Besides, two of the directors of the corporation that owned the Baca ditch, and who were active in the management, testified that there never was any intention on the part of the Baca owners, until long after the Model *407 ditch had acquired its rights, to get any waters from the Las Animas river in addition to the priorities awarded by the decree of 1903. While an appropriation consists of a diversion of water from a natural stream and the application thereof within a reasonable time to a beneficial use, it is also true that there must be an intent to appropriate a definite amount of unappropriated water to a definite and beneficial purpose. There must be affirmative notice also of such intention. We think the record justifies the statement of counsel for defendants in error that the Baca owners can claim nothing further than that they did from time to time, when the same was not needed by prior appropriators, use an amount of water for beneficial purposes in excess of the volume decreed to them in 1903. This, of itself, or in connection with other pertinent facts, does not constitute a valid appropriation.

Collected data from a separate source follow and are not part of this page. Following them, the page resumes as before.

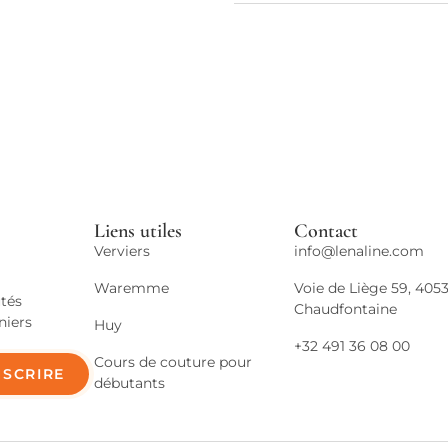
Liens utiles
Contact
Verviers
info@lenaline.com
Waremme
Voie de Liège 59, 405
tés
Chaudfontaine
niers
Huy
+32 491 36 08 00
Cours de couture pour
NSCRIRE
débutants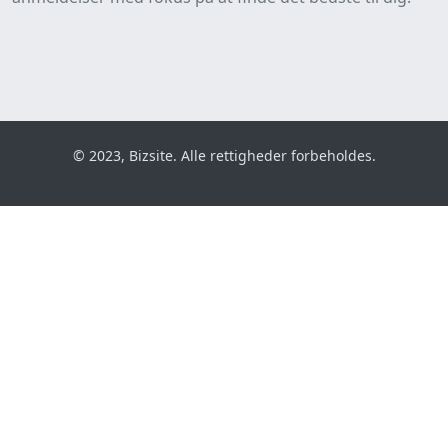
© 2023, Bizsite. Alle rettigheder forbeholdes.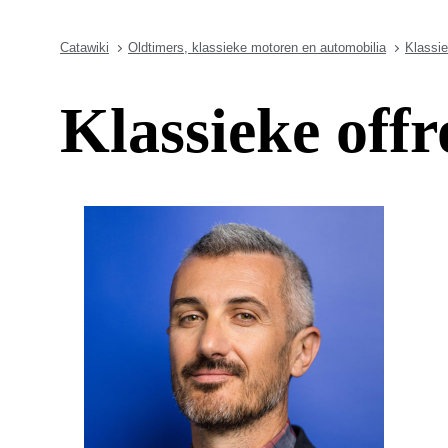
Catawiki
Oldtimers, klassieke motoren en automobilia
Klassi
Klassieke off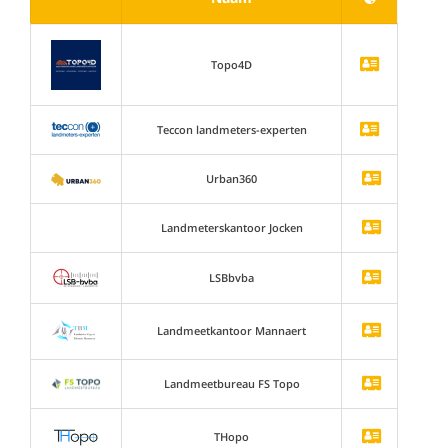
Topo4D
Teccon landmeters-experten
Urban360
Landmeterskantoor Jocken
LSBbvba
Landmeetkantoor Mannaert
Landmeetbureau FS Topo
THopo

Cases bearing more or less directly on what we have said are: Larimer Co. Res. Co. v. People, ex rel., 8 Colo. 614, 9 P. 794; Ft. Morgan Land CanalCo. v. Ditch Co., 18 Colo. 1, 30 P. 1032, 36 Am. St. Rep. 259; Farmers' Union D. Co. v. Rio Grand Canal Co.,37 Colo. 512, 86 P. 1042; Fruitland Co. v. Kruemling,62 Colo. 160, 162 P. 161.

It follows that the decree of the district court, in so far as it affects the parties to this writ, must be, and it is affirmed.